** DATASET EXCERPT follows **
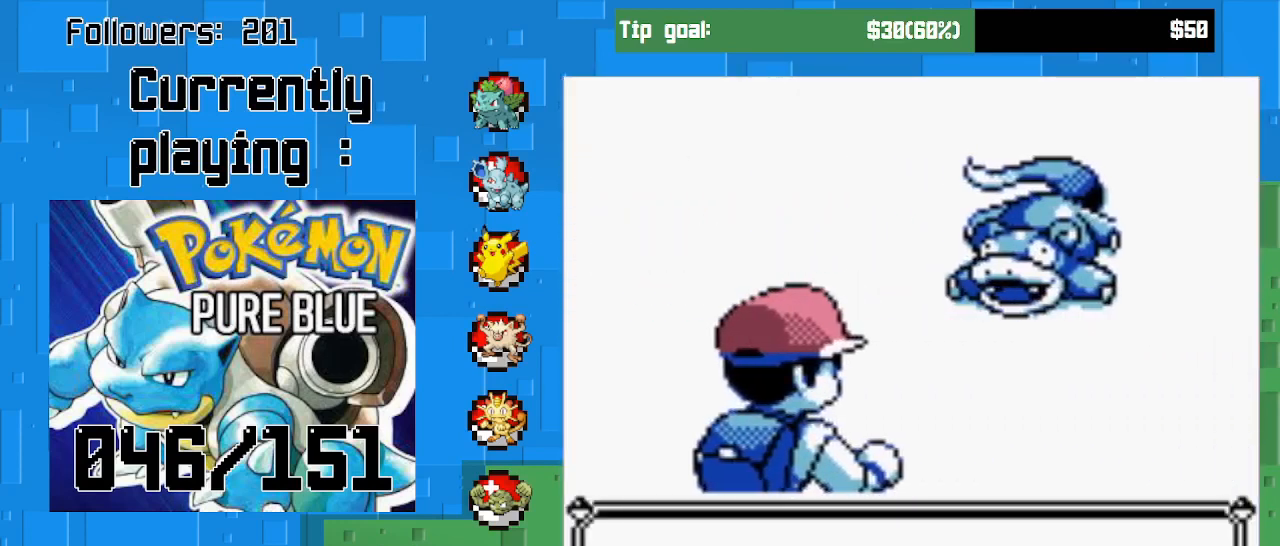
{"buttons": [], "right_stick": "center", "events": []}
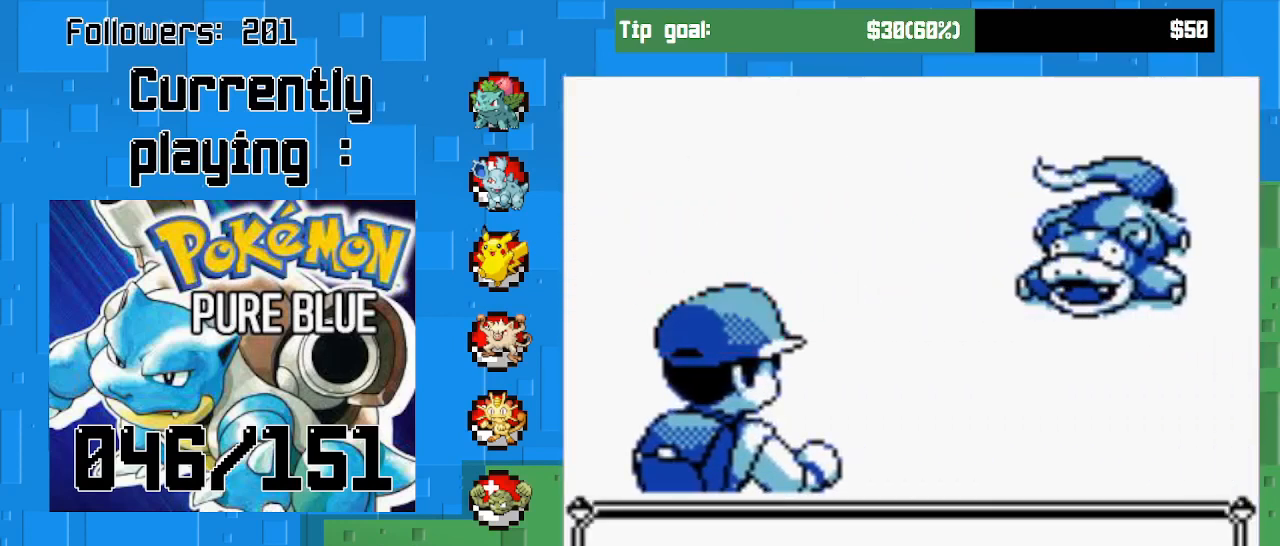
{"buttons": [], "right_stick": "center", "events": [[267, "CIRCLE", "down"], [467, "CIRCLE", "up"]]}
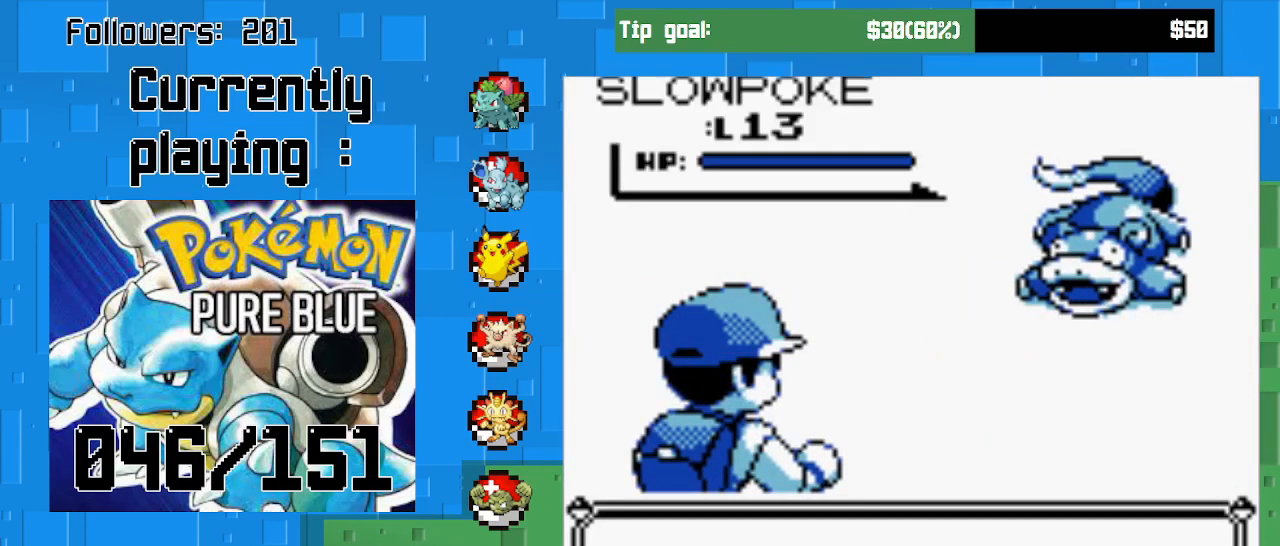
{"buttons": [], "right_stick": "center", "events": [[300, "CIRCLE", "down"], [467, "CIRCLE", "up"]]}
** End of DATASET EXCERPT **
▶ [TASK OBJECTIVE]: Lines that include the word "down" are to be extracted from the data above.

▶ [PROBLEM SOLUTION]:
{"buttons": [], "right_stick": "center", "events": [[267, "CIRCLE", "down"], [467, "CIRCLE", "up"]]}
{"buttons": [], "right_stick": "center", "events": [[300, "CIRCLE", "down"], [467, "CIRCLE", "up"]]}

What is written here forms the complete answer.